Ce 16 mai 2023, les Maliens commémorèrent la disparition de Modibo Kéita, premier président du Mali indépendant. 46 après sa mort, quelles sont les circonstances de son arrestation ? Comment est-il mort ? Quel héritage a-t-il laissé et que retiennent les Maliens de lui ? Eléments de réponse dans ce dossier que nous lui consacrons.
Pour certains historiens maliens, les circonstances de l’arrestation de Modibo Kéita restent toujours floues jusque-là. “Il y a toute une série d’histoires qui circulent autour des raisons profondes de l’arrestation de Modibo Kéita. Mais les militaires qui ont pris le pouvoir ont justifié leur action par la volonté de mettre fin à la dévalorisation de l’armée et aux restrictions des libertés symbolisées par les actions excessives de la milice populaire”, laisse entendre Boubacar Traoré, historien à la retraite.
Sous Modibo Kéita, l’US-RDA est devenu le seul parti politique au Mali se trouvant momentanément hissé sur la scène politique ouest-africaine. Modibo Kéita interdit toute opposition à son régime alors que Fily Dabo Sissoko est à la tête du Parti progressiste soudanais (PSP). Ce dernier s’oppose dès le départ à l’option socialiste prônée par Modibo Kéita. Il est emprisonné en 1962 pour s’être opposé à la création du franc malien.
Condamné à mort pour tentative de déstabilisation de l’Etat, il voit sa peine commuée en prison à perpétuité. Il purge sa peine dans un pénitencier près de Kidal où il meurt dans des conditions mystérieuses en 1964. Plus la situation politique sous Modibo devient tendue, plus il enchaîne les erreurs, selon Boubacar Traoré. “Le président Kéita a dissous unilatéralement l’Assemblée nationale un an avant la date normale de son renouvellement et décide de gouverner désormais par ordonnance et cette situation crée des tensions au sein de son propre parti”, ajoute notre historien à la retraite.
Mais ce sont les événements du 19-20 juin 1968 qui vont tout basculer. De graves incidents surviennent à Ouéléssébougou. Des paysans mécontents refusent de verser les “contributions volontaires”, de participer aux “travaux d’investissement humain” et de livrer du mil à l’Opam, l’organisation qui a le monopole de la commercialisation des produits agricoles.
Certains sont arrêtés, mais l’émeute se déclenche et on les libère. Les heurts font deux morts et de nombreux blessés. L’épisode rend compte du mécontentement général de la population et du développement d’une forte opposition populaire au régime de Modibo. Cette situation combinée à la grave crise économique et sociale attise les tensions et pousse l’armée à franchir le Rubicon.

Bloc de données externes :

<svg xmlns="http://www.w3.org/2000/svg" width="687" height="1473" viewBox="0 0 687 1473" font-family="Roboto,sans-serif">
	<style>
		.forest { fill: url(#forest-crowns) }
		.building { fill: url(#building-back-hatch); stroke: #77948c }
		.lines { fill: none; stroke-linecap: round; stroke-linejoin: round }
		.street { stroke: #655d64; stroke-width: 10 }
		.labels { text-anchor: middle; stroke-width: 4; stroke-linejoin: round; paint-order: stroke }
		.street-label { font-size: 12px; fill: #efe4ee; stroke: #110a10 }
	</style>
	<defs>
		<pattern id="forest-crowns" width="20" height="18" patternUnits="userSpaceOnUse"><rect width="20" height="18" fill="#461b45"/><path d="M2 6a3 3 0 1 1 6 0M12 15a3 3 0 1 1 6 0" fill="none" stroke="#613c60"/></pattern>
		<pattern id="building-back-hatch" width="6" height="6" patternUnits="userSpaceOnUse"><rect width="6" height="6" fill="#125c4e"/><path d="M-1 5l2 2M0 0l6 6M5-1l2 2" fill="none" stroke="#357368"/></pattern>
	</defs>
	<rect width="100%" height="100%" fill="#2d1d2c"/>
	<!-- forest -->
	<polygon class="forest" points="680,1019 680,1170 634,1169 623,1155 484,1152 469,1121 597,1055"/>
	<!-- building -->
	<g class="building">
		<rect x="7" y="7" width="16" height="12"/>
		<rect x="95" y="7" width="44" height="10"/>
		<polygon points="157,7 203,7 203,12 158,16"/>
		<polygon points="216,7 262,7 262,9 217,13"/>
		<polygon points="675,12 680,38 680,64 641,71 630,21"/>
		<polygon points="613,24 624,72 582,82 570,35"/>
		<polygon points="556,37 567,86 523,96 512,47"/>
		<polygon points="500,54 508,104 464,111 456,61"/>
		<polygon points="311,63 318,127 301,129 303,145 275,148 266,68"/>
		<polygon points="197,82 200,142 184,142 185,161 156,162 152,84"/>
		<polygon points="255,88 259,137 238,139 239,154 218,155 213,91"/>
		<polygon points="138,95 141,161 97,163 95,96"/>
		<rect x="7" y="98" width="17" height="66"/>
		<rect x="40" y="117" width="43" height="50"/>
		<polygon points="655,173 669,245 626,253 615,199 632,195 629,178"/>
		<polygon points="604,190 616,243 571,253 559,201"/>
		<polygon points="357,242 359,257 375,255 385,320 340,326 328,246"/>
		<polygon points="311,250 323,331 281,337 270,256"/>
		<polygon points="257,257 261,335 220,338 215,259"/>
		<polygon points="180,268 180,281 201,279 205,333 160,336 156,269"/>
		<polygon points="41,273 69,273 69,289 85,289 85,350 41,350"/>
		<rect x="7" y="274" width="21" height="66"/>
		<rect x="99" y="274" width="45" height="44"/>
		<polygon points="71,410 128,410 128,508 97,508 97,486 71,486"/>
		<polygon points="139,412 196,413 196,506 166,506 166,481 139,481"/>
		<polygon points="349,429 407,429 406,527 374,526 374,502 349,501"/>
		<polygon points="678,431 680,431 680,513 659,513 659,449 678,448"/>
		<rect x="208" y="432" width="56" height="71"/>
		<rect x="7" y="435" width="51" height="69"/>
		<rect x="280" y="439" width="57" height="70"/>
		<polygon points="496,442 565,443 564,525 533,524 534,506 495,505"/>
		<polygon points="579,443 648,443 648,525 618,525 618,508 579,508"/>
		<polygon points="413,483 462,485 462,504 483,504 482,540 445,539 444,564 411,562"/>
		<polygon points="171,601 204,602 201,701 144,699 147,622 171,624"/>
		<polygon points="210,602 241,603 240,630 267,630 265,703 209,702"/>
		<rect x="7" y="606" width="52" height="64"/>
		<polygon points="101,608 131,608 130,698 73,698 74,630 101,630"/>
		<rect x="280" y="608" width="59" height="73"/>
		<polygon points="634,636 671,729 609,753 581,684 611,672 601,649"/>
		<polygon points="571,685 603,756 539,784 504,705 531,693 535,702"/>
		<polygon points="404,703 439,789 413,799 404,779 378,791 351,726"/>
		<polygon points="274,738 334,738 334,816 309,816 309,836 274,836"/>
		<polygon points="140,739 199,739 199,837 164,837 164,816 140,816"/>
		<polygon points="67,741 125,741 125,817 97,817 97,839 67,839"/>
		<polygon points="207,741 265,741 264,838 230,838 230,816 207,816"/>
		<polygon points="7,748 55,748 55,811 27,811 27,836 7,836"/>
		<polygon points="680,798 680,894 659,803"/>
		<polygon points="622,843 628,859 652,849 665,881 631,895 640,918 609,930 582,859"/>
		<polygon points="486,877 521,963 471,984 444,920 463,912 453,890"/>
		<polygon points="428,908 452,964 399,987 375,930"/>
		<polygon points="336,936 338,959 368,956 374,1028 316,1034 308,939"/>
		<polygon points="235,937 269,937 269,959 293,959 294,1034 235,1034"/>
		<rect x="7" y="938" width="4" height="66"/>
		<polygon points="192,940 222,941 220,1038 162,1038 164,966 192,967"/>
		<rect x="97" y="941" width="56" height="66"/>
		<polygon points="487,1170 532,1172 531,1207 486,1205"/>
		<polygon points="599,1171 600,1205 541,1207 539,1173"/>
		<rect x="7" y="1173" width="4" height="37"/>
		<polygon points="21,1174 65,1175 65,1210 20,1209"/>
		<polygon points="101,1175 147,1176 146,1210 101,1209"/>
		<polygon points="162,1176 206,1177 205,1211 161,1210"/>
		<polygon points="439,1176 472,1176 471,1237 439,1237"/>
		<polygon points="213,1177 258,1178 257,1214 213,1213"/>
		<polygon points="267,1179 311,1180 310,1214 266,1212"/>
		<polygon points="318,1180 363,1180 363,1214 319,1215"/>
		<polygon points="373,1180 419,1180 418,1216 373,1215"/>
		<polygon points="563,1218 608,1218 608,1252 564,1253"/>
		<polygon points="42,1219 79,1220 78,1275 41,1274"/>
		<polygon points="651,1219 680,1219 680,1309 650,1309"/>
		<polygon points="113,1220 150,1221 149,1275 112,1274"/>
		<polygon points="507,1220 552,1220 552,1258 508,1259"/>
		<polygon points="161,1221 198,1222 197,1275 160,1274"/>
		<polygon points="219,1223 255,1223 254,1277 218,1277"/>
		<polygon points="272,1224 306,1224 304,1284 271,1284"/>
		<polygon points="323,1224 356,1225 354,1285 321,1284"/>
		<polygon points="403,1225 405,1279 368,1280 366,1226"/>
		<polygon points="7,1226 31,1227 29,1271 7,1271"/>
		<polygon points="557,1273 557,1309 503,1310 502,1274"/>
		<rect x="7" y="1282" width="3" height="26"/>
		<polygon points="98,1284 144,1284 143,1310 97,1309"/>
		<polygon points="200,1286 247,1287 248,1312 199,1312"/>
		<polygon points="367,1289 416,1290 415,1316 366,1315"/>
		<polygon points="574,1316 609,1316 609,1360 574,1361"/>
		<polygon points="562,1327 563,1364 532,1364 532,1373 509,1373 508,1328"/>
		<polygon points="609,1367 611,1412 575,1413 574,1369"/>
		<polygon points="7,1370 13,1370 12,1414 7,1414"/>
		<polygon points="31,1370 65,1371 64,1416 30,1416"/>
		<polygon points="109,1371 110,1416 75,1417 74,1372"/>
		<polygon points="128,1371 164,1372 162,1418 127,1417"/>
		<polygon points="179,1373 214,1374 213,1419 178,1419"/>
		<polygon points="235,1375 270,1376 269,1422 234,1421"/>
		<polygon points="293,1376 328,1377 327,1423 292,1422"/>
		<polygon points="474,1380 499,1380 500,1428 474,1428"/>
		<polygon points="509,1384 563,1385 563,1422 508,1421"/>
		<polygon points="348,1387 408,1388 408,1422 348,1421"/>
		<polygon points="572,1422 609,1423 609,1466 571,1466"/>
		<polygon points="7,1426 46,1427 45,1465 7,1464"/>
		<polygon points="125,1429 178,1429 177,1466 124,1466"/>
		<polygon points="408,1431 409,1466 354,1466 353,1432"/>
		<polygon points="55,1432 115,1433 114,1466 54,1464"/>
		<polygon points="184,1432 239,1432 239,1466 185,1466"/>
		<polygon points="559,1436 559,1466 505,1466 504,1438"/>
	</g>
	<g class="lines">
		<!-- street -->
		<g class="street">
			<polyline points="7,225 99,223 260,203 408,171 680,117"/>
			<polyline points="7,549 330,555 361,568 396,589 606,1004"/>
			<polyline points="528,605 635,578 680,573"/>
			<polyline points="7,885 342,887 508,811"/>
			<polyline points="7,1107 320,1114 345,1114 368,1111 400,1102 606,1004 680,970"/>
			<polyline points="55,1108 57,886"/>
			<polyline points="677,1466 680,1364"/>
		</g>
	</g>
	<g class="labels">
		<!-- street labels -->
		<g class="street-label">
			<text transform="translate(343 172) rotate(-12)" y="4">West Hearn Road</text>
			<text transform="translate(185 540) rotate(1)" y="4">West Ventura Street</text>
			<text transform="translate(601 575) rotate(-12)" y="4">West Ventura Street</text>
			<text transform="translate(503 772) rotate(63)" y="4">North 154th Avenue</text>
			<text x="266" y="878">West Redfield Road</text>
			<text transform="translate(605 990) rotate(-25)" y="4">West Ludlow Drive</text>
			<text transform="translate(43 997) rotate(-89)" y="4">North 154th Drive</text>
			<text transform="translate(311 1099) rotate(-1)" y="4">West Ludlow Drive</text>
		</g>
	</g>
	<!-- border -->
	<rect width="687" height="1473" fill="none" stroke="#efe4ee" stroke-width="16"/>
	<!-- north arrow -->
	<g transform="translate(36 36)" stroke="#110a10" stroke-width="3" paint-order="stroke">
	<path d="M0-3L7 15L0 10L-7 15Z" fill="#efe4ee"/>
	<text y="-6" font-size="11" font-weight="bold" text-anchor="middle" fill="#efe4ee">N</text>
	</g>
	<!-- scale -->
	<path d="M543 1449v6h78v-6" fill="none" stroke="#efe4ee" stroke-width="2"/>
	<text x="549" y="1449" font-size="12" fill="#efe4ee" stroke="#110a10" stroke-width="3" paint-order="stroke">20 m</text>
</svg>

Un groupe de militaires formé de quatorze officiers renverse Modibo Kéita. Le 19 novembre 1968 alors que le président revient d’une tournée à l’intérieur du pays, des militaires stoppent son convoi à Kayo, à quelques kilomètres de la rentrée de Bamako. Il est amené dans la capitale. Les auteurs du changement de régime sont au nombre de quatorze (14) officieux subalternes, s’organisent au sein d’une instance appelée Comité militaire de libération nationale présidé par le lieutenant Moussa Traoré.
“Au début, les 14 officieux subalternes demandent à Modibo de mettre un terme à sa politique socialiste et de remplacer ses collaborateurs, mais il refuse, arguant qu’il était démocratiquement élu sur un programme socialiste”. Devant son refus, la nouvelle équipe dirigée par le lieutenant Moussa Traoré annonce la chute du régime de Modibo Kéita.
Modibo Keita est arrêté et déporté entre Kidal, Taoudénni et Gao avant d’être ramené à Bamako dans la caserne de commandos parachutes où il meurt en détention le 16 mai 1977.